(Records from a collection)
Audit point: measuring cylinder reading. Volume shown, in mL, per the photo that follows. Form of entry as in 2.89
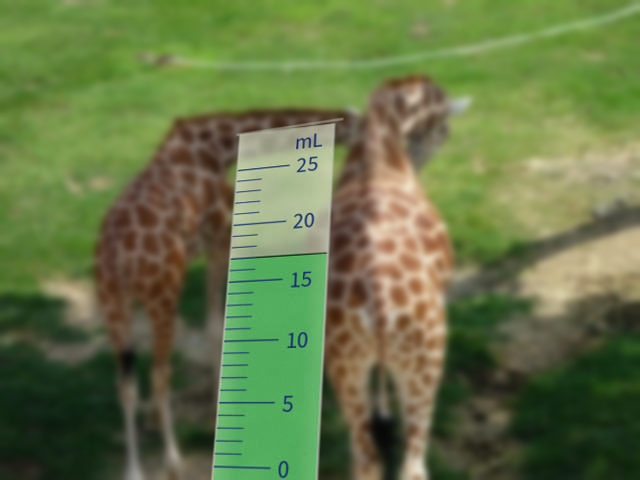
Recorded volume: 17
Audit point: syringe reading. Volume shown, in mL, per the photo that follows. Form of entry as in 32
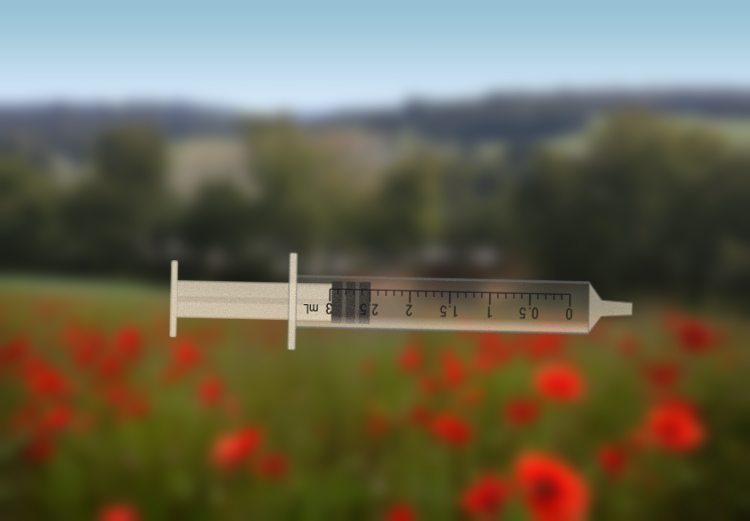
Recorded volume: 2.5
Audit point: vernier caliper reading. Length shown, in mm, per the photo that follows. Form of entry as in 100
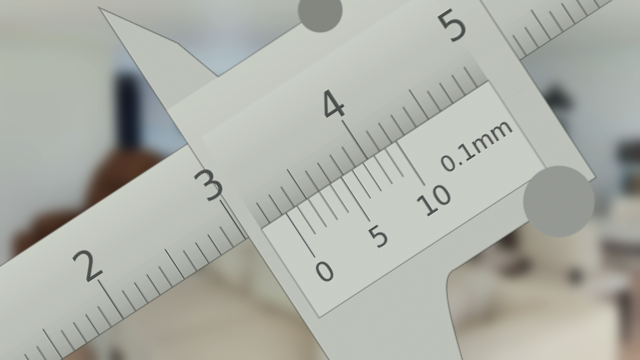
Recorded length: 33.3
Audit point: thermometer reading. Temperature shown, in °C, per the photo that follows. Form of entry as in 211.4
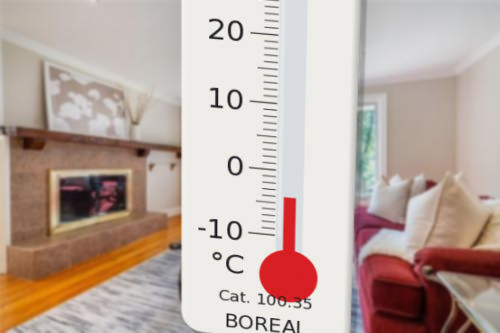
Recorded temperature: -4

▶ [Action item]:
Pull out every line of the records that contains the word "Recorded" and list those lines.

▶ [Exercise output]:
Recorded volume: 17
Recorded volume: 2.5
Recorded length: 33.3
Recorded temperature: -4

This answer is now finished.